Am 7. Mai 2025 besuchten wir, die Klasse 9b, die KZ-Gedenkstätte Neuengamme im Rahmen unseres Geschichtsunterrichts. Ziel war es, einen Einblick in das Konzentrationslager Neuengamme zu gewinnen und uns mit der Geschichte auseinanderzusetzen.
Zu Beginn konnten wir uns mit einem kurzen Film einen groben Überblick über das weitläufige Gelände verschaffen. Anschließend bekamen wir noch zusätzlich einen ausführlichen, geführten Rundgang von einem Guide. Er erzählte uns viel über die Geschichte des Konzentrationslagers und brachte zusätzlich noch eigene Geschichten seines dänischen Großvaters ein, der dort inhaftiert war, weil er auf der Straße öffentlich dänisch gesprochen hatte.
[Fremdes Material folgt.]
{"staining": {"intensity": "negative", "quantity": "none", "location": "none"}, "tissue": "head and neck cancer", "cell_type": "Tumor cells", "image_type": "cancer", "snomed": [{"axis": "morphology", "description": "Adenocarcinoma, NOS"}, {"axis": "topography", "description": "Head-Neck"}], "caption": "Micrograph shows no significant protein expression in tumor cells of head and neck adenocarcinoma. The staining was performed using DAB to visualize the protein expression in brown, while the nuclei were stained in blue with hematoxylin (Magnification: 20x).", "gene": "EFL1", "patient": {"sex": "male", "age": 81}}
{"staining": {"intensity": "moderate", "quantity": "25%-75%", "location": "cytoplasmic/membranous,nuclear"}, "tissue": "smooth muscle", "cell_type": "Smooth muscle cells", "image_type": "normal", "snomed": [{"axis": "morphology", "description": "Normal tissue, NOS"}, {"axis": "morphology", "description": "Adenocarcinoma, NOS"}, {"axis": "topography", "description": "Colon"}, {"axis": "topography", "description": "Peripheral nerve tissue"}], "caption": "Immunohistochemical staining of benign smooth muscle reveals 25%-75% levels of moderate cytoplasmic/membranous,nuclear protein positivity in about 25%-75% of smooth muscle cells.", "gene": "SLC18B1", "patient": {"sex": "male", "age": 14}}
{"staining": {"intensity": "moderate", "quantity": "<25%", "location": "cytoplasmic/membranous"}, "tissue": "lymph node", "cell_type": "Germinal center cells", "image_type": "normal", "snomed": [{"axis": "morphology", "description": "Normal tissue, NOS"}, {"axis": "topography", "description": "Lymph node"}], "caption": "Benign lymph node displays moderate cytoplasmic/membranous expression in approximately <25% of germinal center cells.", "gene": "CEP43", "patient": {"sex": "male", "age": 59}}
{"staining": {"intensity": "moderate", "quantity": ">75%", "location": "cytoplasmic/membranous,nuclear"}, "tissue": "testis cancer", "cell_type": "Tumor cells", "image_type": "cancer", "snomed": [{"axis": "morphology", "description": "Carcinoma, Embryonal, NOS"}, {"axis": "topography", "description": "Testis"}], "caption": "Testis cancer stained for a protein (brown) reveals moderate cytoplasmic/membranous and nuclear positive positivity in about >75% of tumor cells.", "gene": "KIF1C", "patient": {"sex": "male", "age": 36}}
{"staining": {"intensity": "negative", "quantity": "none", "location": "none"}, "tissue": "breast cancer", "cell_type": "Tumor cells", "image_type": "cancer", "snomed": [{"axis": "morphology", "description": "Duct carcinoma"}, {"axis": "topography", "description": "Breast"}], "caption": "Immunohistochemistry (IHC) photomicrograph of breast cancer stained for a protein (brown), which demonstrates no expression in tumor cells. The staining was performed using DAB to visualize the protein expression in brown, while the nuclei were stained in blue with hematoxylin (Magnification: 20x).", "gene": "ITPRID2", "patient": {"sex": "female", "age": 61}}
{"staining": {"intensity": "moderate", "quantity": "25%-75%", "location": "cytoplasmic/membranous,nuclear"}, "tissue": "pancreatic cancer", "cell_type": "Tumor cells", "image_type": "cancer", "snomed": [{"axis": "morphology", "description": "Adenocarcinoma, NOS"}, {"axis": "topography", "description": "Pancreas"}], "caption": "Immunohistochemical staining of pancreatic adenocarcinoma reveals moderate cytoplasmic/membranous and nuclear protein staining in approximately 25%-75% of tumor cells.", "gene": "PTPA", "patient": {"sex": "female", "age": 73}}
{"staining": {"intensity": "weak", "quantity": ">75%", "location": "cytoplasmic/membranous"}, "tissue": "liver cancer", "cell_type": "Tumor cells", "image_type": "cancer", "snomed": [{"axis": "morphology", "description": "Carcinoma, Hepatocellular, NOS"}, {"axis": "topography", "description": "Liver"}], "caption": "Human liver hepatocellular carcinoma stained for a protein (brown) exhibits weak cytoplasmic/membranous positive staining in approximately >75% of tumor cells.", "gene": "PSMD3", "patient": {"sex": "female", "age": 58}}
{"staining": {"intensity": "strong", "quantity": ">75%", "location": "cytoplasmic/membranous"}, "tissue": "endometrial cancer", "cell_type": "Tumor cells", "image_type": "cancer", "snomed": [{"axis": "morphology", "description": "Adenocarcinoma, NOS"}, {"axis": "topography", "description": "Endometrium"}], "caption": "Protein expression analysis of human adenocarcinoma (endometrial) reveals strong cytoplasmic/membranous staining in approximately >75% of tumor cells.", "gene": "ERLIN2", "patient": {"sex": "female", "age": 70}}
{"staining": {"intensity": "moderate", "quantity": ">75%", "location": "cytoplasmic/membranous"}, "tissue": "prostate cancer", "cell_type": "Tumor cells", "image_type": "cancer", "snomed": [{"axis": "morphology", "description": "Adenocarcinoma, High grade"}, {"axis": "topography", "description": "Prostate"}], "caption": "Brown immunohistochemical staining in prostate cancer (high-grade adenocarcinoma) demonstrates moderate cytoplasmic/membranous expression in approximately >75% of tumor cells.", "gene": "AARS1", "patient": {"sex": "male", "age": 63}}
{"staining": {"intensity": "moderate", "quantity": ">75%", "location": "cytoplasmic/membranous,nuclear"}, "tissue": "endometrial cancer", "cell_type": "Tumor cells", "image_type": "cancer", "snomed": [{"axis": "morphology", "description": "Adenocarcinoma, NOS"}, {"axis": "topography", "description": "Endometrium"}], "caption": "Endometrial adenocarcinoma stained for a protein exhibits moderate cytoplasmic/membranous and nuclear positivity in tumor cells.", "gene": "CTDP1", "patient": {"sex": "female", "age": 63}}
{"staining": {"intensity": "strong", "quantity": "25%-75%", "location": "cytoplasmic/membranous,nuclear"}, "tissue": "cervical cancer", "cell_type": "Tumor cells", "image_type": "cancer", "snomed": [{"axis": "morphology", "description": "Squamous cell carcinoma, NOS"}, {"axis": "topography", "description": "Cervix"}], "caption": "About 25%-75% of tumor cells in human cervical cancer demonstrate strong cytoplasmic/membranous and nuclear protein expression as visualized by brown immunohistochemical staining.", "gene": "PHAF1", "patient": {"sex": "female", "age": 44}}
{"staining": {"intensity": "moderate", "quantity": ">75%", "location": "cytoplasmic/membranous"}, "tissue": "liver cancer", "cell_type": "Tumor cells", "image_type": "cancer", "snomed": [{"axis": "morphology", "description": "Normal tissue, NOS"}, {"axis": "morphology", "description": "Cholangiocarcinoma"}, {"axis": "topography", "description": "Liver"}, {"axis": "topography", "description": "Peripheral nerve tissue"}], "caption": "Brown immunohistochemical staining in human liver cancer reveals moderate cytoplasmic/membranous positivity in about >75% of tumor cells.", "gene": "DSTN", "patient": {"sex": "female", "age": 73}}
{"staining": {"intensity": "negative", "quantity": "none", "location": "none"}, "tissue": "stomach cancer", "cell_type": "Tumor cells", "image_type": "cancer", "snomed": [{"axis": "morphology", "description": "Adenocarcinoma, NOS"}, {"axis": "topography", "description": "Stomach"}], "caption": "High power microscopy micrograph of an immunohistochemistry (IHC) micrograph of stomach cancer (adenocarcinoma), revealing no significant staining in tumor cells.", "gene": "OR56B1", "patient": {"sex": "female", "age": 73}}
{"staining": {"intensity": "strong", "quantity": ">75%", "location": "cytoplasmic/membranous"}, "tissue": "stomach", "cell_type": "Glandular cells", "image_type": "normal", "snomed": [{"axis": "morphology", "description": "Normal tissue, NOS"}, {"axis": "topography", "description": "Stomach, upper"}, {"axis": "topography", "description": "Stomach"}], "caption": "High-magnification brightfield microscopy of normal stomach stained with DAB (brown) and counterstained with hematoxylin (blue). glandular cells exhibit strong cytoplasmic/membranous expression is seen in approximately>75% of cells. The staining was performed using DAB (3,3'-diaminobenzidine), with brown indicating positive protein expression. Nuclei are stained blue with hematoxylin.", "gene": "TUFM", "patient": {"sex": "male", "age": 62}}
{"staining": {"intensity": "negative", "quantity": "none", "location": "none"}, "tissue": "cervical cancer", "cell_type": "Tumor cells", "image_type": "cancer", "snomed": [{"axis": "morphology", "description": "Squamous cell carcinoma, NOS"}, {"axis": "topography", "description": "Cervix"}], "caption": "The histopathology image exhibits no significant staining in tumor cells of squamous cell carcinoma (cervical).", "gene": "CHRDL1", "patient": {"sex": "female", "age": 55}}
Wir erfuhren, unter welchen unmenschlichen Bedingungen die Menschen leben und arbeiten mussten. Viele von uns waren schockiert von der Brutalität und dem grausamen Umgang mit den Menschen dort. Besonders schlimm waren die extrem harten Arbeitsbedingungen im Klinkerwerk, wo die Häftlinge bei sehr hohen Temperaturen Ziegelsteine herstellen mussten. Dies ist ein sehr aufwendiger und anstrengender Prozess und reicht vom Abbau des Tons bis hin zum Brennen der Ziegel. Ebenfalls musste ein Stichkanal gebaut werden, der dazu diente die Ziegelsteine aus dem Klinkerwerk in die Hamburger Innenstadt zu transportieren. Außerdem erfuhren wir, dass viele Insassen aus westeuropäischen Staaten stammten, später aber auch zahlreiche sowjetische Kriegsgefangene in Neuengamme inhaftiert wurden. Auch an Waffen durfte es nicht mangeln. Sie wurden auf dem Gelände für den Krieg in den Walter-Werken produziert. Zu dem besuchten wir verschiedene Ausstellungsräume, in denen man von Biografien, alten Briefen und Erinnerungsstücken bis hin zu alten Arbeitsmaschinen alles sehen konnte.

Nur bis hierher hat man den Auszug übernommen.